- [ARBEITSAUFTRAG]: Tippen Sie aus den folgenden Daten die Zeilen von der Zeile mit „Közérdekű információk“ bis zur Zeile mit „Ingatlankereső“ unverändert ab, beide eingeschlossen.

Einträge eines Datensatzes
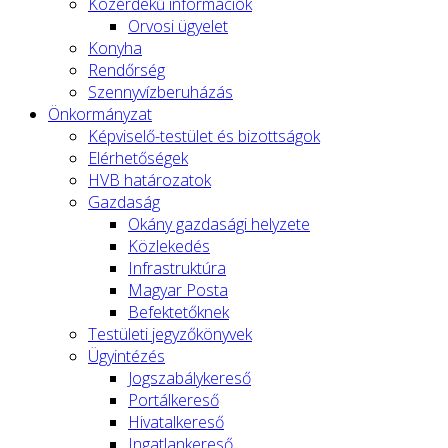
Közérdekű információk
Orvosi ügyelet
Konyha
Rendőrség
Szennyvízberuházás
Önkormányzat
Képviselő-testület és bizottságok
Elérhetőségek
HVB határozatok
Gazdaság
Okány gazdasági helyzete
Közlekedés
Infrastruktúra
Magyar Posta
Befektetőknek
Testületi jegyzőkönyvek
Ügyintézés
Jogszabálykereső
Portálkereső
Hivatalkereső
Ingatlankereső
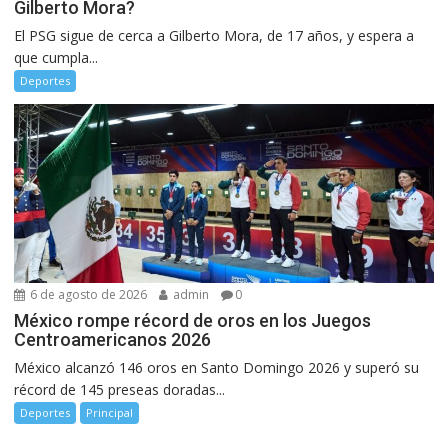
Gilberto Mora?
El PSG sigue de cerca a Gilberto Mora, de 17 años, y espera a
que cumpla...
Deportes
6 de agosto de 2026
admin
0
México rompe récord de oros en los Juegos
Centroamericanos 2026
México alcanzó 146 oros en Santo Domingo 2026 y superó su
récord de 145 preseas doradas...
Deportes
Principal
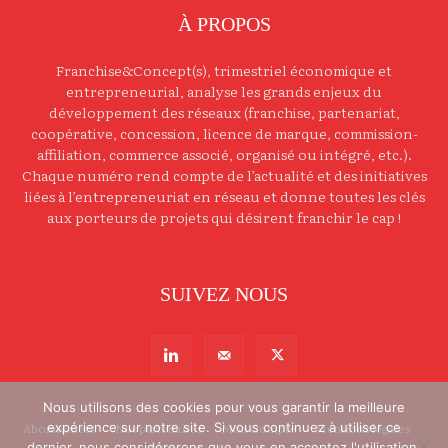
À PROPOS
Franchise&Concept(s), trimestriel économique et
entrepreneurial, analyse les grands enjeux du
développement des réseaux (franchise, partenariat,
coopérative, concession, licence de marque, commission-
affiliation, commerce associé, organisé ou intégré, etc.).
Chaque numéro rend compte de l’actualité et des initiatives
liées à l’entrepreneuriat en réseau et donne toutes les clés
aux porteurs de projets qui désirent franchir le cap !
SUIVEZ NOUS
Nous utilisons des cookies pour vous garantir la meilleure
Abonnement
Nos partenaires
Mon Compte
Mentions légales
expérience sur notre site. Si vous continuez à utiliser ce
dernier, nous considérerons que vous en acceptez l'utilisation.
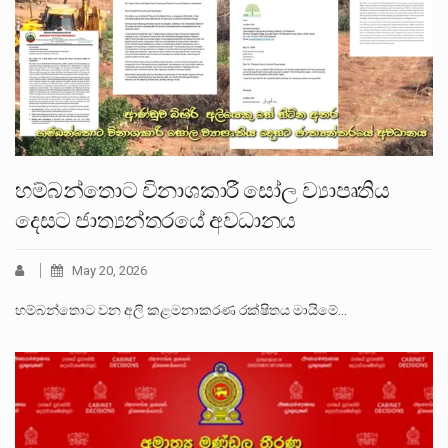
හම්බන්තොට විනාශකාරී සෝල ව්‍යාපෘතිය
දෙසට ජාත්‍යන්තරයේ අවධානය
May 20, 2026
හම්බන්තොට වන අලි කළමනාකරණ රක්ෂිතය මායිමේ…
--
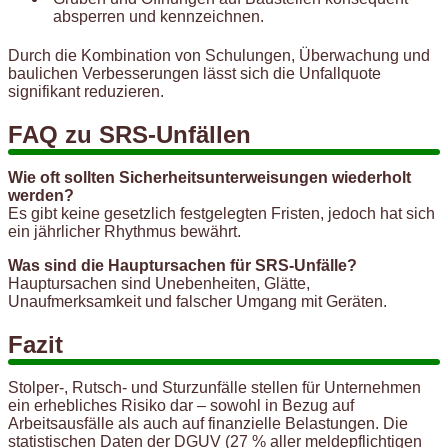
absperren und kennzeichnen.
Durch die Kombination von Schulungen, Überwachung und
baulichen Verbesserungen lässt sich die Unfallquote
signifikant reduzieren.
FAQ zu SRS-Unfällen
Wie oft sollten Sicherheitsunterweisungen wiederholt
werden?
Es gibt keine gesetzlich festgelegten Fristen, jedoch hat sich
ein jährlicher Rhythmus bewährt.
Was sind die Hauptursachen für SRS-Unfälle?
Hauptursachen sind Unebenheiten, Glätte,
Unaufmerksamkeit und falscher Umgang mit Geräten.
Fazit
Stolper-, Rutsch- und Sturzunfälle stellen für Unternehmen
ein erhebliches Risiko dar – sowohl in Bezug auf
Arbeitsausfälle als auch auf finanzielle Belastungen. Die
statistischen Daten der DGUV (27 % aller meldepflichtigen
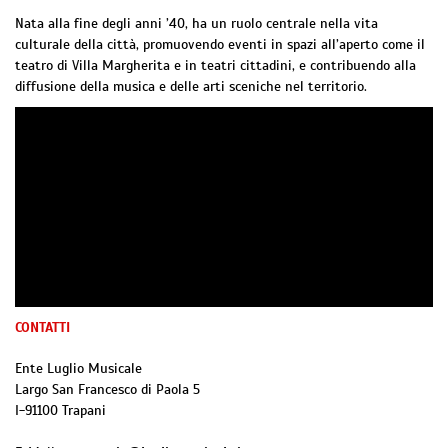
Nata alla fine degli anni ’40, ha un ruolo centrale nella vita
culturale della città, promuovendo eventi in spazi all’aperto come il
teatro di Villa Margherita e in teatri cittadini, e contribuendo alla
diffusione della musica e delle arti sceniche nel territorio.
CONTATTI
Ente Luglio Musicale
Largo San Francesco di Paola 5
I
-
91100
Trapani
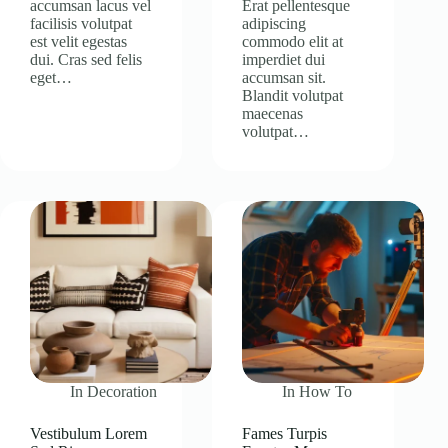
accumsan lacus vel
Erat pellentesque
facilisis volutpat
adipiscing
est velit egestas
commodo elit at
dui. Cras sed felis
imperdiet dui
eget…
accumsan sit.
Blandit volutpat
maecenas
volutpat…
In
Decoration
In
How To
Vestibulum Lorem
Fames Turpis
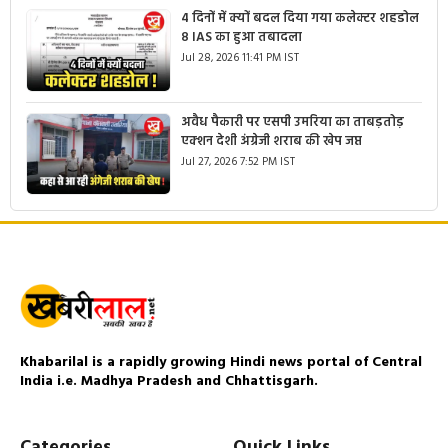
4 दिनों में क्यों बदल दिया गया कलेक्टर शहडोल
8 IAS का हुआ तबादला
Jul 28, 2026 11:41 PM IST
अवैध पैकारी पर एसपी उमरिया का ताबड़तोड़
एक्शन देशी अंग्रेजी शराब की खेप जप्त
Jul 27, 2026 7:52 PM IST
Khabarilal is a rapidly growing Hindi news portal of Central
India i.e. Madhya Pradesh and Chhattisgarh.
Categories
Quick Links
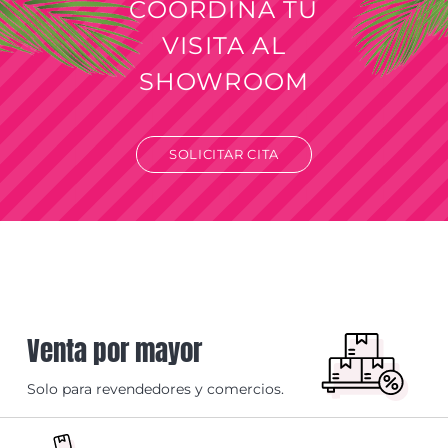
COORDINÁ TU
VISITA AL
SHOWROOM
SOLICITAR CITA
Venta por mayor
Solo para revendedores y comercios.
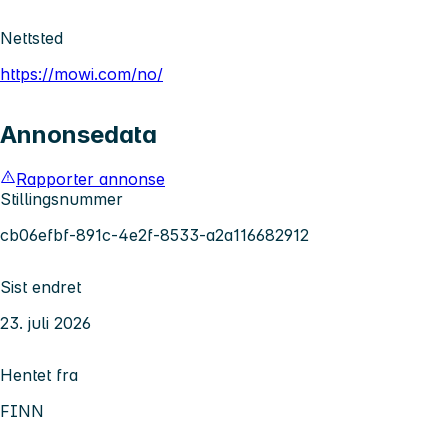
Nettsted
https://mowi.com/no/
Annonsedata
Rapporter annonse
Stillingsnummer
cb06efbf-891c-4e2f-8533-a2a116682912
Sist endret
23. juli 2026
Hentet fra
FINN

- [LÖSUNG]:
Közérdekű információk
Orvosi ügyelet
Konyha
Rendőrség
Szennyvízberuházás
Önkormányzat
Képviselő-testület és bizottságok
Elérhetőségek
HVB határozatok
Gazdaság
Okány gazdasági helyzete
Közlekedés
Infrastruktúra
Magyar Posta
Befektetőknek
Testületi jegyzőkönyvek
Ügyintézés
Jogszabálykereső
Portálkereső
Hivatalkereső
Ingatlankereső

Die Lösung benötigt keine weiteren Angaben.